──────── Excerpt

The village of Chaume is situated in the western part of the Coteaux du Layon area in the commune of Rochefort-sur-Loire. The village of Chaume used to be one of the villages which could add its name to the appellation name, to be sold as Coteaux du Layon Chaume. The requirements for Chaume were slightly higher than for the other villages. In 2003, INAO elevated Chaume to its own AOC under the name Chaume Premier Cru des Coteaux du Layon. This choice of name was somewhat unusual for the region, since no other Loire appellation (in difference from for example Burgundy AOCs) bear the designation Premier Cru or Grand Cru as part of their AOC name. Therefore, the decision was protested by some other Loire producers, and in 2005 the Conseil d'État annulled INAO's rules for the new appellation, temporarily returning Chaume to its pre-2003 status. In 2007, the AOC was created anew, now under the shorter and less controversial name of Chaume and covering 130 ha. The vintages 2005 and 2006 were allowed to carry the new name. The must weight and residual sugar requirements for the new Chaume appellation were set higher than for Quarts de Chaume. However, Quarts de Chaume AOC producers still felt that the close association between their AOC's name and Chaume was causing damage to the value of their wines and continued to object to the AOC naming, and brought the new AOC to court as well, where it was annulled in May 2009, which would mean that the wine would be back to Coteaux du Layon status. In December 2009 it looked like the controversy would be resolved by the regional committee of INAO by Chaume being allowed to call itself Premier Cru, while Quarts de Chaume would be called Grand Cru.

==Quarts de Chaume and Bonnezeaux==
Within the village of Chaume, a particularly favored enclave of just over 30 ha is entitled to the name Quarts de Chaume, which means "the quarter of Chaume". It is situated with southernly exposure in an amphitheatre-like setting, with brown schist and carboniferous soils. Sources differ as to the explanation of the name, if it is derived from its status as the best quarter of Chaume, or if a quarter of the wine was collected by a landowner as payment in older times.

The AOC of Bonnezeaux is located in the eastern part of the Coteaux du Layon area, and has about 110 ha of vineyards.

== Requirements ==
The legal requirements for the different AOCs are as follows.

| AOC | Allowed base yield (hectoliter per hectare) | Minimum sugar content of the must (grams per liter) | Minimum alcohol content | Minimum residual sugar in the wine (grams per liter) | Other requirements |
|---|---|---|---|---|---|
| Coteaux du Layon | 35 hl/ha | 221 g/L | 11% | 34 g/L |  |
| Coteaux du Layon + a village name | 30 hl/ha | 238 g/L | 12% | 34 g/L |  |
| any of the above + the designation Sélection de grains nobles |  | 294 g/L |  |  | No chaptalization allowed, must prove in a test that it has SGN character |
| Bonnezeaux | 25 hl/ha | 238 g/L | 12% | 34 g/L | Grapes must be overripe, and may be affected by noble rot or not |
| Chaume | 25 hl/ha | 272 g/L | 12% | 68 g/L | Grapes must be passerillé or affected by noble rot. If the must has a minimum sugar content of 323 g/L and no chaptalization is used, only 11% alcohol is required |
| Quarts de Chaume | 25 hl/ha | 238 g/L | 12% | 34 g/L | Grapes must be overripe, and may be affected by noble rot or not |

== Other appellations ==
The subregion's generic Anjou appellation overlaps with the Coteaux du Layon area. Therefore, it is possible to downgrade Coteaux du Layon wine to dry or sweet Anjou blanc.

Coteaux de l’Aubance to the north of Coteaux du Layon produce wines of a similar style, but is a less notable appellation.

Vouvray is another Chenin blanc appellation which produces both sweet, dry and sparkling wines. It is situated further upriver along the Loire, in the Touraine subregion. In comparison to sweet Vouvray, Coteaux du Layon wines tend to be more full-bodied, often sweeter, and slightly lower in acidity.

────────────────

Reproduce verbatim the portion of the passage on the Coteaux du Layon appellations from "Vouvray is another" to "lower in acidity.".

──────── Listed entries

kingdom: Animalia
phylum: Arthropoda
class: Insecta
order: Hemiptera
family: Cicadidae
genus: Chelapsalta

────────────────

● Result of the task
Vouvray is another Chenin blanc appellation which produces both sweet, dry and sparkling wines. It is situated further upriver along the Loire, in the Touraine subregion. In comparison to sweet Vouvray, Coteaux du Layon wines tend to be more full-bodied, often sweeter, and slightly lower in acidity.